Stok Obat Cukup, Pengusaha Farmasi Siap Hadapi Gelombang 3 Covid

Gabungan Pengusaha (GP) Farmasi Indonesia mengatakan industri obat dalam negeri sudah siap menghadapi gelombang 3 covid-19. Kesiapan mereka sampaikan karena persediaan obat pasien covid-19 sudah terjamin cukup dan bahkan berlebih.

Persediaan obat itu adalah, Vitamin C,D,E Zinc sebanyak 147 juta tablet, Antivirus Favirpiravir 91 juta, Azithroycin 11 juta, Remdesivir Inj 403 ribu vial dan Tocilizumab 26 ribu tablet.

“Tidak usah ragu dan tidak usah takut, seluruh anggota GP farmasi siap baik memproduksi maupun mendistribusikan, ujar Tirto Kusnadi, selaku Ketua Umum GP Farmasi Indonesia dalam Rapat Dengar Pendapat (RDP) dengan Komisi VI DPR, Rabu (2/2).

Tirto mengaku meskipun pada gelombang satu dan dua covid-19 di Indonesia, GP Farmasi Indonesia mengalami kesulitan menyediakan stok obat karena melonjaknya jumlah permintaan 4 sampai 5 kali lipat, ia memastikan kali ini situasinya sudah berbeda dan aman.

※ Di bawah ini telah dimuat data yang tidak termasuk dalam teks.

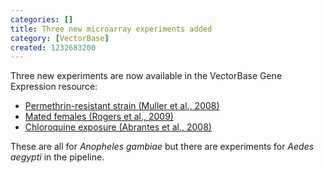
 ```yaml
---
categories: []
title: Three new microarray experiments added
category: [VectorBase]
created: 1232683200
---
```

Three new experiments are now available in the VectorBase Gene Expression resource:
<ul>
<li><a href="http://funcgen.vectorbase.org/ExpressionData/experiment/Permethrin-resistant%20strain%20(Muller%20et%20al.,%202008)">Permethrin-resistant strain (Muller et al., 2008)</a></i>
<li><a href="http://funcgen.vectorbase.org/ExpressionData/experiment/Mated%20females%20(Rogers%20et%20al.,%202009)">Mated females (Rogers et al., 2009)</a></li>
<li><a href="http://funcgen.vectorbase.org/ExpressionData/experiment/Chloroquine%20exposure%20(Abrantes%20et%20al.,%202008)">Chloroquine exposure (Abrantes et al., 2008)</a></li>
</ul>
These are all for <i>Anopheles gambiae</i> but there are experiments for <i>Aedes aegypti</i> in the pipeline.
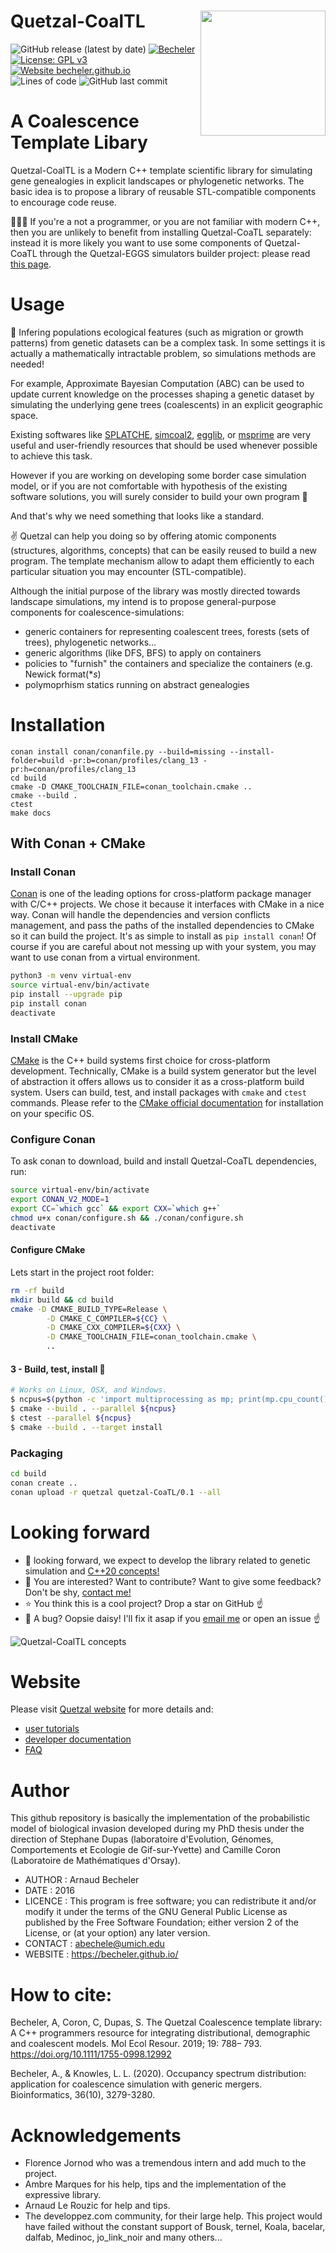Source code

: # Quetzal-CoalTL <img align="right" width="200" src="https://github.com/Becheler/quetzal-CoalTL/blob/media/quetzal.png">

![GitHub release (latest by date)](https://img.shields.io/github/v/release/Becheler/quetzal-CoalTL)
[![Becheler](https://circleci.com/gh/Becheler/quetzal-CoaTL.svg?style=shield)](https://app.circleci.com/pipelines/github/Becheler/quetzal-CoaTL)
[![License: GPL v3](https://img.shields.io/badge/License-GPL%20v3-blue.svg)](https://www.gnu.org/licenses/gpl-3.0)
[![Website becheler.github.io](https://img.shields.io/website-up-down-green-red/https/becheler.github.io.svg)](https://becheler.github.io/softwares/quetzal-CoalTL/home/)
![Lines of code](https://img.shields.io/tokei/lines/github/Becheler/quetzal-CoalTL)
![GitHub last commit](https://img.shields.io/github/last-commit/Becheler/quetzal-CoalTL)

# A Coalescence Template Libary

Quetzal-CoalTL is a Modern C++ template scientific library for
simulating gene genealogies in explicit landscapes or phylogenetic networks. The basic
idea is to propose a library of reusable STL-compatible components to encourage
code reuse.

:egg::egg::egg:  If you're a not a programmer, or you are not familiar with modern C++,
then you are unlikely to benefit from installing Quetzal-CoaTL separately: instead it is more
likely you want to use some components of Quetzal-CoaTL through the Quetzal-EGGS simulators builder project:
please read [this page](https://github.com/Becheler/quetzal-EGGS).

# Usage

:seedling: Infering populations ecological features (such as migration or growth
patterns) from genetic datasets can be a complex task. In some settings it is
actually a mathematically intractable problem, so simulations methods are needed!

For example, Approximate Bayesian Computation (ABC) can be used to update current
knowledge on the processes shaping a genetic dataset by simulating the underlying
gene trees (coalescents) in an explicit geographic space.

Existing softwares like
[SPLATCHE](http://splatche.com/),
[simcoal2](http://cmpg.unibe.ch/software/simcoal2/),
[egglib](http://mycor.nancy.inra.fr/egglib/index.html), or
[msprime](http://msprime.readthedocs.io/en/stable/index.html) are very useful and
user-friendly resources that should be used whenever possible to achieve this task.

However if you are working on developing some border case simulation model, or
if you are not comfortable with hypothesis of the existing software solutions,
you will surely consider to build your own program :grimacing:

And that's why we need something that looks like a standard.

:v: Quetzal can help you doing so by offering atomic components (structures,
algorithms, concepts) that can be easily reused to build a new program.
The template mechanism allow to adapt them efficiently to each particular situation
you may encounter (STL-compatible).

Although the initial purpose of the library was mostly directed towards landscape
simulations, my intend is to propose general-purpose components for coalescence-simulations:
- generic containers for representing coalescent trees, forests (sets of trees), phylogenetic networks...
- generic algorithms (like DFS, BFS) to apply on containers
- policies to "furnish" the containers and specialize the containers (e.g. Newick format(**s*)
- polymoprhism statics running on abstract genealogies

# Installation

```
conan install conan/conanfile.py --build=missing --install-folder=build -pr:b=conan/profiles/clang_13 -pr:h=conan/profiles/clang_13
cd build
cmake -D CMAKE_TOOLCHAIN_FILE=conan_toolchain.cmake ..
cmake --build .
ctest
make docs
```

## With Conan + CMake

### Install Conan

[Conan](https://conan.io/) is one of the leading options for cross-platform package
manager with C/C++ projects. We chose it because it interfaces with CMake in a nice
way. Conan will handle the dependencies and version conflicts management, and pass
the paths of the installed dependencies to CMake so it can build the project. It's
as simple to install as `pip install conan`! Of course if you are careful about not messing
up with your system, you may want to use conan from a virtual environment.

```bash
python3 -m venv virtual-env
source virtual-env/bin/activate
pip install --upgrade pip
pip install conan
deactivate
```

### Install CMake

[CMake](https://cmake.org/cmake/help/latest/manual/cmake.1.html) is the C++ build
systems first choice for cross-platform development. Technically, CMake is a build
system generator but the level of abstraction it offers allows us to consider it as a cross-platform build system.
Users can build, test, and install packages with `cmake` and `ctest` commands.
Please refer to the [CMake official documentation](https://cmake.org/install/)
for installation on your specific OS.

### Configure Conan

To ask conan to download, build and install Quetzal-CoaTL dependencies, run:

```bash
source virtual-env/bin/activate
export CONAN_V2_MODE=1
export CC=`which gcc` && export CXX=`which g++`
chmod u+x conan/configure.sh && ./conan/configure.sh
deactivate
```

#### Configure CMake

Lets start in the project root folder:

```bash
rm -rf build
mkdir build && cd build
cmake -D CMAKE_BUILD_TYPE=Release \
        -D CMAKE_C_COMPILER=${CC} \
        -D CMAKE_CXX_COMPILER=${CXX} \
        -D CMAKE_TOOLCHAIN_FILE=conan_toolchain.cmake \
        ..
```

#### 3 - Build, test, install :rocket:

```bash
# Works on Linux, OSX, and Windows.
$ ncpus=$(python -c 'import multiprocessing as mp; print(mp.cpu_count())')
$ cmake --build . --parallel ${ncpus}
$ ctest --parallel ${ncpus}
$ cmake --build . --target install
```

### Packaging

```bash
cd build
conan create ..
conan upload -r quetzal quetzal-CoaTL/0.1 --all
```

# Looking forward

- :crystal_ball: looking forward, we expect to develop the library related to genetic simulation and [C++20 concepts!](https://en.cppreference.com/w/cpp/language/constraints)
- :email: You are interested? Want to contribute? Want to give some feedback? Don't be shy, [contact me!](https://lsa.umich.edu/eeb/people/postdoctoral-fellows/arnaud-becheler.html)
- :star: You think this is a cool project? Drop a star on GitHub :point_up:
- :bug: A bug? Oopsie daisy! I'll fix it asap if you [email me](https://lsa.umich.edu/eeb/people/postdoctoral-fellows/arnaud-becheler.html) or open an issue :point_up:

![Quetzal-CoalTL concepts](https://github.com/Becheler/quetzal-CoalTL/blob/media/quetzal_scheme.png)

# Website

Please visit [Quetzal website](https://becheler.github.io/softwares/quetzal-CoalTL/home/) for more details and:
 - [user tutorials](https://becheler.github.io/softwares/quetzal-CoalTL/tutorials/)
 - [developer documentation](https://becheler.github.io/softwares/quetzal-CoalTL/API/html/index.html)
 - [FAQ](https://becheler.github.io/softwares/quetzal-CoalTL/FAQ/)

# Author

This github repository is basically the implementation of the probabilistic model of biological invasion developed during my PhD thesis under the direction of Stephane Dupas (laboratoire d'Evolution, Génomes, Comportements et Ecologie de Gif-sur-Yvette) and Camille Coron (Laboratoire de Mathématiques d'Orsay).

- AUTHOR : Arnaud Becheler
- DATE   : 2016
- LICENCE : This program is free software; you can redistribute it and/or modify it under the terms of the GNU General Public License as published by the Free Software Foundation; either version 2 of the License, or (at your option) any later version.
- CONTACT : abechele@umich.edu
- WEBSITE : https://becheler.github.io/

# How to cite:

Becheler, A, Coron, C, Dupas, S. The Quetzal Coalescence template library: A C++ programmers resource for integrating distributional, demographic and coalescent models. Mol Ecol Resour. 2019; 19: 788– 793. https://doi.org/10.1111/1755-0998.12992

Becheler, A., & Knowles, L. L. (2020). Occupancy spectrum distribution: application for coalescence simulation with generic mergers. Bioinformatics, 36(10), 3279-3280.

# Acknowledgements

- Florence Jornod who was a tremendous intern and add much to the project.
- Ambre Marques for his help, tips and the implementation of the expressive library.
- Arnaud Le Rouzic for help and tips.
- The developpez.com community, for their large help. This project would have failed without the constant support of Bousk, ternel, Koala, bacelar, dalfab, Medinoc, jo_link_noir and many others...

Sudah terdapat beberapa perusahaan yang siap memproduksi obat covid-19.

“Kita terus konsolidasi seluruh anggota KB Farmasi mempersiapkan seluruh kebutuhan seperti Favipiravir, Remdesivir, Heparin Inj, Fondaparinux dan Atracurium, hampir semua kebutuhan paracetamol dan sebagainya sudah tersedia cukup. Dan penyedianya bukan cuma satu atau dua perusahaan tapi bisa dilihat ada beberapa perusahaan,” ujar Tirto.

Berdasarkan laporan GP Farmasi Indonesia, terdapat 9 perusahaan penyedia Favipiravir (obat antivirus), 6 perusahaan penyedia Remdesivir, 7 perusahaan penyedia obat Paracetamol dan yang paling banyak, terdapat 10 perusahaan penyedia Azithromycin yang termasuk obat standar yang dibutuhkan pasien covid-19.

“Tidak usah ragu dan tidak usah takut, seluruh anggota GP farmasi siap baik memproduksi maupun mendistribusikan,” tegas Tirto.

Meski demikian, Tirto mengakui saat ini ada masalah yang dihadapi GP Farmasi. Masalah berkaitan dengan desakan untuk menyediakan obat covid-19 impor yang disarankan WHO (World Health Organization).

Pasalnya, obat masih di bawah paten perusahaan asing. Paten itu membuat distribusi obat yang disarankan WHO masih dimonopoli oleh industri asing.

“Tapi kalau yang obat ini sudah off paten saya kira anggota kami di bidang industri begitu cepat untuk bisa membuat copy,” jelas Tirto.